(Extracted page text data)
:::::
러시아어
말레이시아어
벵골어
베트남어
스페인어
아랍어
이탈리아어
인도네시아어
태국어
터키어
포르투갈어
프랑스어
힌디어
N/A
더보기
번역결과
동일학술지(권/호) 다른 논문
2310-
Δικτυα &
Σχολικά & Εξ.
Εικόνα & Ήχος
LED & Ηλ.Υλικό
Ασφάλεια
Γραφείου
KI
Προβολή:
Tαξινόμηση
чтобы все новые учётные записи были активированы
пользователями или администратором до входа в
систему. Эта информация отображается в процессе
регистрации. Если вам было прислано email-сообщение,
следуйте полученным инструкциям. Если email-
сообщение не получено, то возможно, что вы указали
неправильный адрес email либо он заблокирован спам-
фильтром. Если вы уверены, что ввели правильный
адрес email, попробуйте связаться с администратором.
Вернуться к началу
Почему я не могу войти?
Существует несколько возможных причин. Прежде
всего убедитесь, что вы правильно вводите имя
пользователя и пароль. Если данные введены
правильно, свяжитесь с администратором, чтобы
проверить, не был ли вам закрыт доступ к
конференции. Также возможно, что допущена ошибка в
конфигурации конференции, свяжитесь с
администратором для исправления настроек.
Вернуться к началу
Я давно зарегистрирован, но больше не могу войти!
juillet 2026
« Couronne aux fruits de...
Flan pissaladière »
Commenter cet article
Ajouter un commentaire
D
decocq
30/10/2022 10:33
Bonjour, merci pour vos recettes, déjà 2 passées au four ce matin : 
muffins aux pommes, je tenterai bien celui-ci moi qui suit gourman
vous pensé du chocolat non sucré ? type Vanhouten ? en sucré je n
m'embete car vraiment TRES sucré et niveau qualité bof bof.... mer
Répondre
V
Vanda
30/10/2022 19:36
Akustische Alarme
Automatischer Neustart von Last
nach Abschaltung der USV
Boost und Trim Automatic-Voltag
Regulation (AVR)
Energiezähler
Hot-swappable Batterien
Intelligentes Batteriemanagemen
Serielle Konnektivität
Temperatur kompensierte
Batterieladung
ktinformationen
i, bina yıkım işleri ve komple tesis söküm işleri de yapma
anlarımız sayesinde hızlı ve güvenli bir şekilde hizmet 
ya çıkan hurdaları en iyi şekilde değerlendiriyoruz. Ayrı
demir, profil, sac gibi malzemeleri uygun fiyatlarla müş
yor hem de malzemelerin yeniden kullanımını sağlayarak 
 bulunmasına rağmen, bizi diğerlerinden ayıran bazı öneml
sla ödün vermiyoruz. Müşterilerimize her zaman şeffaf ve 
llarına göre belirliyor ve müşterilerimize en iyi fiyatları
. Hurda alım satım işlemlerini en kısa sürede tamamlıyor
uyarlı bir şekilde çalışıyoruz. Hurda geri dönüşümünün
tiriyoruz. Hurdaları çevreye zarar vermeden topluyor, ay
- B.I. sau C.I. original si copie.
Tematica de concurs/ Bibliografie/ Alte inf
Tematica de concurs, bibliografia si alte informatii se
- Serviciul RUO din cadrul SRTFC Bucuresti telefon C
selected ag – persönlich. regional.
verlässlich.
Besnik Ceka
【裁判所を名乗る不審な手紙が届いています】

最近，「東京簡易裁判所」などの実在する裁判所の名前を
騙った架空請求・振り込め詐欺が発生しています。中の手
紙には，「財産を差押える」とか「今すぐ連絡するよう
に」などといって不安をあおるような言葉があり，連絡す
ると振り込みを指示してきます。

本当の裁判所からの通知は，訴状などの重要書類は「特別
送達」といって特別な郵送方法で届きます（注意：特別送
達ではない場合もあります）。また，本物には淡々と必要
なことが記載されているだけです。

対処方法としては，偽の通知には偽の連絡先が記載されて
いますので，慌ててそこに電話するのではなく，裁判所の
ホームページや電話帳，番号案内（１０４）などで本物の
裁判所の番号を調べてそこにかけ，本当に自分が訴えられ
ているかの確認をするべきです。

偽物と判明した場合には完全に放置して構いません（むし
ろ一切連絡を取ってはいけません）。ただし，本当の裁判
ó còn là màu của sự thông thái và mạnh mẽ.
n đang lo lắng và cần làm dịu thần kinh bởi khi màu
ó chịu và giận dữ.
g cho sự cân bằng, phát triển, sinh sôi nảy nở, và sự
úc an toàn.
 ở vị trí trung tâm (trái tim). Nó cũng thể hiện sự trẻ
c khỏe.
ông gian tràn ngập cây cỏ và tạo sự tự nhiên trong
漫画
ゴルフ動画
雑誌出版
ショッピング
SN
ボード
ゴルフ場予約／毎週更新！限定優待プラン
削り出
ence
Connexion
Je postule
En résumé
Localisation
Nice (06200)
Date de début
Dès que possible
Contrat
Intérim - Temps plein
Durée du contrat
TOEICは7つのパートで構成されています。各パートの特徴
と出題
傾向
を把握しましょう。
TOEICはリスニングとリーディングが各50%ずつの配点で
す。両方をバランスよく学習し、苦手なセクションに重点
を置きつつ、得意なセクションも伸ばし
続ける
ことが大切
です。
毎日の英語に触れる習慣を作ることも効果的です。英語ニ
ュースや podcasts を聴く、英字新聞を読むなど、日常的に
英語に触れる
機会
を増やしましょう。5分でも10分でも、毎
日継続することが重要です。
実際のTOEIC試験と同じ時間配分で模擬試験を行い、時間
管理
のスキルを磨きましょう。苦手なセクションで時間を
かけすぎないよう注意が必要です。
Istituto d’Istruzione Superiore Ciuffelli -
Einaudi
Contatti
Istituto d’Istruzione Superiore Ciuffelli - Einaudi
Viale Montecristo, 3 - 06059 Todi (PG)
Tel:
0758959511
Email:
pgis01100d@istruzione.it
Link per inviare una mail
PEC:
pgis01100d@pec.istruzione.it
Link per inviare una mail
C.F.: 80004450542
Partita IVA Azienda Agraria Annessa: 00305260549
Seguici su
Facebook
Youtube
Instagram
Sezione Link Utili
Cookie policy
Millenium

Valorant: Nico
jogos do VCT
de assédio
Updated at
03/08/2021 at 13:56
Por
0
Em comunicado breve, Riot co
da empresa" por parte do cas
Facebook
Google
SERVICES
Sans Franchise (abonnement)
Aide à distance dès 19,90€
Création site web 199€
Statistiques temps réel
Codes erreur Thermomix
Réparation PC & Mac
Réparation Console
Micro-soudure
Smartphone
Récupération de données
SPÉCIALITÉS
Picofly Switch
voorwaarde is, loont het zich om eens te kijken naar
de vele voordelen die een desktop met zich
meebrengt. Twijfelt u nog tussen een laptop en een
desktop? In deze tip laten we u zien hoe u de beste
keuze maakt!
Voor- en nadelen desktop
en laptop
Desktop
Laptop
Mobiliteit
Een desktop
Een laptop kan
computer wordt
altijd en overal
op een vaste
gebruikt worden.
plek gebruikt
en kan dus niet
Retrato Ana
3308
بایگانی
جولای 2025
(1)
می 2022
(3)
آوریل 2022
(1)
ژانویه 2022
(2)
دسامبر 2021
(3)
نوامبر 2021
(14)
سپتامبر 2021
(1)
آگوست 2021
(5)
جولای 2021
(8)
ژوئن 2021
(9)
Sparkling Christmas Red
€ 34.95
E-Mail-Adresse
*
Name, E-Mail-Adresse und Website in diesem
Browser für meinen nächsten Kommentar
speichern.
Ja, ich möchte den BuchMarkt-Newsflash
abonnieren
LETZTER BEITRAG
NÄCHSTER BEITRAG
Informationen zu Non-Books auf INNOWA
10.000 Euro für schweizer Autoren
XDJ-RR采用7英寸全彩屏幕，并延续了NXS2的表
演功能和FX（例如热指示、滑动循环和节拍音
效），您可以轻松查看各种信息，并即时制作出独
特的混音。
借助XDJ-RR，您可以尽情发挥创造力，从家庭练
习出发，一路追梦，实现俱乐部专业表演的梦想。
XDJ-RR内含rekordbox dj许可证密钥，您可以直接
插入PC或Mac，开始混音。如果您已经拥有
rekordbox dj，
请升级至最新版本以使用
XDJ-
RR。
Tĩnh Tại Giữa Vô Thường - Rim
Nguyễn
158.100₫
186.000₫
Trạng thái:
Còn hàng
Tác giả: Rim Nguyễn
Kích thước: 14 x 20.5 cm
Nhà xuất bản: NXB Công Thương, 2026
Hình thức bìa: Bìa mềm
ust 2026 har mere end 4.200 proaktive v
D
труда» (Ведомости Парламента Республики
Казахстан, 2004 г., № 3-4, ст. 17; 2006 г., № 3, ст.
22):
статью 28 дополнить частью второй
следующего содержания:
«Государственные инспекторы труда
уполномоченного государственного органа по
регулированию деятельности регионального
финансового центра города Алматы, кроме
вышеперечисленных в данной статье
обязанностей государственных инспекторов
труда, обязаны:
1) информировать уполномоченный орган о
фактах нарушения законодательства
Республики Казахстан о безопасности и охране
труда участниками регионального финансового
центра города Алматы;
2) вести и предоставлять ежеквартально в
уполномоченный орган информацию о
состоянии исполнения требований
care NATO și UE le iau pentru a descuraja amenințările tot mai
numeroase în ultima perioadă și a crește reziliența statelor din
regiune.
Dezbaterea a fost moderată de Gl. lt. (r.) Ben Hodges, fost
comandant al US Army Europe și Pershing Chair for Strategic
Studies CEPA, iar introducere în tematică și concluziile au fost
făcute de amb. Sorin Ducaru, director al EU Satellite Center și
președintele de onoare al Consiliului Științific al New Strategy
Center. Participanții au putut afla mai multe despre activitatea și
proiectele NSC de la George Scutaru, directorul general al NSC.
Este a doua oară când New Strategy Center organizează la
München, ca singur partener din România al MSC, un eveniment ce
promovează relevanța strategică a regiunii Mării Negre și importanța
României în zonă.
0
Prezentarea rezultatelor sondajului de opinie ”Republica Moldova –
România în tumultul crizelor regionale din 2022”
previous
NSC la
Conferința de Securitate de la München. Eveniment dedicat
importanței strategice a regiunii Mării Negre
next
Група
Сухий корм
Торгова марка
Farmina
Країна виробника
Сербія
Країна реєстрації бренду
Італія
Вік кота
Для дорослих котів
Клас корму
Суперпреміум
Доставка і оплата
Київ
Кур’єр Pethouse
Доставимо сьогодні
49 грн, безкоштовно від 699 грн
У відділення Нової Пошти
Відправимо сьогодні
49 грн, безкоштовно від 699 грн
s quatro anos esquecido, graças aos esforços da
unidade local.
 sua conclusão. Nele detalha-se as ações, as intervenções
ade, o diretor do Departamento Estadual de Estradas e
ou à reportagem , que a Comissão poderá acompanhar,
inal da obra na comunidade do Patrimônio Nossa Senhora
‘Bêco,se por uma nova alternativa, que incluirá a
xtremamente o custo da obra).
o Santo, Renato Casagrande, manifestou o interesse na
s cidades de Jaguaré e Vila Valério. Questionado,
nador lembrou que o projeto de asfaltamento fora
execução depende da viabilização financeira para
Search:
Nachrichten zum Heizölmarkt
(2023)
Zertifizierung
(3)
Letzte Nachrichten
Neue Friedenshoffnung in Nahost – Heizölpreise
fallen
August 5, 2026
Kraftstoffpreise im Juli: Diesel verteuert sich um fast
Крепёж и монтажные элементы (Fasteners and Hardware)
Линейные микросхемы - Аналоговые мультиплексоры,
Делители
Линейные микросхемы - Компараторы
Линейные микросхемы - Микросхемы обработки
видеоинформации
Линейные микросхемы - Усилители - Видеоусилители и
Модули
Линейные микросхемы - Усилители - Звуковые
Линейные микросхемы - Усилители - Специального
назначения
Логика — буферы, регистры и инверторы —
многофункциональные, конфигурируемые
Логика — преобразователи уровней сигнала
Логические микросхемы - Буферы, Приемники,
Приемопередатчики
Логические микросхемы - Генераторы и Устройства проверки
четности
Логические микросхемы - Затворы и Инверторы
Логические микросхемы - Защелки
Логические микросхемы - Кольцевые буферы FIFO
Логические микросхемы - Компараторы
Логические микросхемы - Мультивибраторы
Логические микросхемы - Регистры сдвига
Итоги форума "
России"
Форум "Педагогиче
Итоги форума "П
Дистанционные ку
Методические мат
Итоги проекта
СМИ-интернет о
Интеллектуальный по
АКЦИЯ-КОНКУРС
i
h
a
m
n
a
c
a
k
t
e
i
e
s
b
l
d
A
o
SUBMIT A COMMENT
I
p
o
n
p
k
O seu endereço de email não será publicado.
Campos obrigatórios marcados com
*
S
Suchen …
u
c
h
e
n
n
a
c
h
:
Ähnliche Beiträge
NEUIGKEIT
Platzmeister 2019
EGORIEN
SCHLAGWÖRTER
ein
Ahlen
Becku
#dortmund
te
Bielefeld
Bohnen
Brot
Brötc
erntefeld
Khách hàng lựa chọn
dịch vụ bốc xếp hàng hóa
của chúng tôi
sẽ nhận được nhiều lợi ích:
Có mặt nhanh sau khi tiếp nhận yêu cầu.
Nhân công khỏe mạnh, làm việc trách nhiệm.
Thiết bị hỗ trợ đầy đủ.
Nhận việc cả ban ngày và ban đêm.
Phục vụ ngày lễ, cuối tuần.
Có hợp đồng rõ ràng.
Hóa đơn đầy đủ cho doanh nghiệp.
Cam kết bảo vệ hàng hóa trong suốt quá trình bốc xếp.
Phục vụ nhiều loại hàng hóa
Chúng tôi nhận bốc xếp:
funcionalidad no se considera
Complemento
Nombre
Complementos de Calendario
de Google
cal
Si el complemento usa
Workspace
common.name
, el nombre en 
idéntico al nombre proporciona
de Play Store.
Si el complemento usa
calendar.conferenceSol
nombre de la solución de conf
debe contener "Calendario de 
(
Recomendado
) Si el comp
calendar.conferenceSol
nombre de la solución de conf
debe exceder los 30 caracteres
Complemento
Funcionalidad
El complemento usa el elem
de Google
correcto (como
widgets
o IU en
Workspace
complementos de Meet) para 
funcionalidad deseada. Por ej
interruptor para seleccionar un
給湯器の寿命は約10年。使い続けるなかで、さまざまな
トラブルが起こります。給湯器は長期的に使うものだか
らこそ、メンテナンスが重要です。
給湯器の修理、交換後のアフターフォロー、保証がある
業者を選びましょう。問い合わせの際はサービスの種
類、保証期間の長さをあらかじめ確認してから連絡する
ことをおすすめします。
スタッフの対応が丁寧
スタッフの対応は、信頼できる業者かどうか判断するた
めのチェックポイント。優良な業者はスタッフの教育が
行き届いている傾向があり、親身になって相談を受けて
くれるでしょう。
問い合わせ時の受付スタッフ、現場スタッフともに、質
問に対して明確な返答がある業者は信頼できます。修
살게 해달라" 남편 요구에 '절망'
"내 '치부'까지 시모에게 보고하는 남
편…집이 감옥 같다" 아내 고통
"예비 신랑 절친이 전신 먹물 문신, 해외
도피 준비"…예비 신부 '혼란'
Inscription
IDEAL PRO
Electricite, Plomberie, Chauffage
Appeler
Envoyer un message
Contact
:::::
■ **INSTRUCTION**
Count the lines of these entries that hold the string "Казахстан", and give only that number.

■ **FINISHED EXERCISE**
2